Six Weeks And Counting: Mortgage Rates Under 3%

Mortgage rates increased slightly this week but remained under 3 percent for the sixth straight week, Freddie Mac announced Thursday in its Primary Mortgage Market Survey.

The survey found:

The 30-year fixed-rate mortgage averaged 2.93 percent with an average 0.8 point for the week ending September 3, up from last week’s 2.91 percent and down from 3.49 percent at this time last year.

The 15-year fixed-rate mortgage averaged 2.42 percent with an average 0.8 point, down from last week’s 2.46 percent and last year’s 3.00 percent.  
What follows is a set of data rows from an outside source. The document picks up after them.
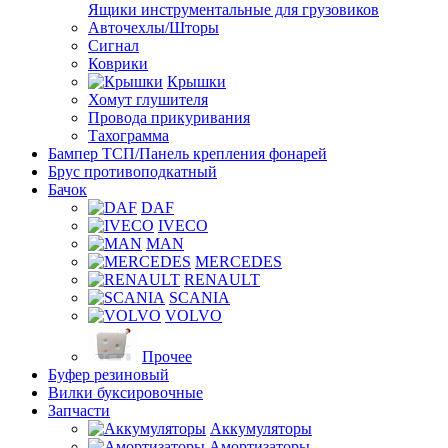
Ящики инструментальные для грузовиков
Авточехлы/Шторы
Сигнал
Коврики
Крышки
Хомут глушителя
Провода прикуривания
Тахограмма
Бампер ТСП/Панель крепления фонарей
Брус противоподкатный
Бачок
DAF
IVECO
MAN
MERCEDES
RENAULT
SCANIA
VOLVO
Прочее
Буфер резиновый
Вилки буксировочные
Запчасти
Аккумуляторы
Амортизаторы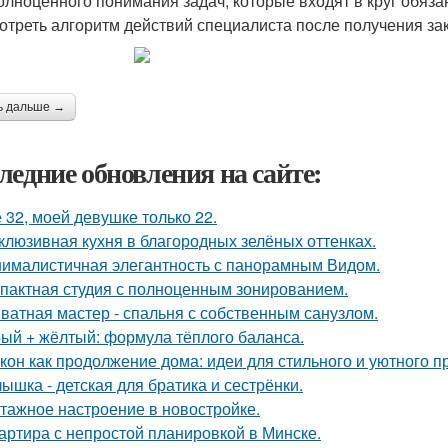
олноценного понимания задач, которые входят в круг обяза
отреть алгоритм действий специалиста после получения зак
ь дальше →
ледние обновления на сайте:
 32, моей девушке только 22.
клюзивная кухня в благородных зелёных оттенках.
ималистичная элегантность с панорамным Видом.
пактная студия с полноценным зонированием.
ватная мастер - спальня с собственным санузлом.
ый + жёлтый: формула тёплого баланса.
кон как продолжение дома: идеи для стильного и уютного п
ышка - детская для братика и сестрёнки.
тажное настроение в новостройке.
артира с непростой планировкой в Минске.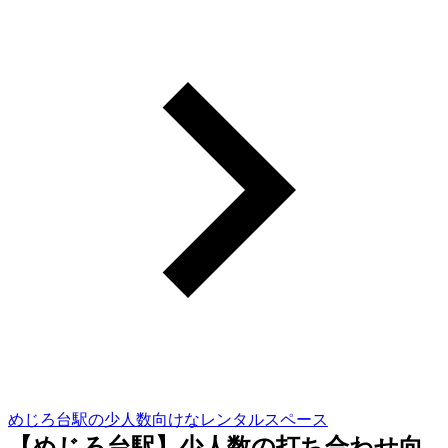
めじろ台駅の少人数向けなレンタルスペース
【めじろ台駅】少人数の打ち合わせ向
The 5-year Treasury-indexed hybrid adjustable-rate mortgage averaged 2.93 percent with an average 0.2 point, up from last week’s 2.91 percent and last year’s 3.30 percent.

“Mortgage rates have remained effectively flat or at near record lows for the last month,” said Sam Khater, Freddie Mac’s Chief Economist. “However, there are some interesting compositional shifts as the 10-year Treasury rate has increased modestly over the past month while mortgage spreads have declined. Spreads may decline even further but the rise in Treasury rates will make it difficult for mortgage rates to fall much more over the next few weeks.”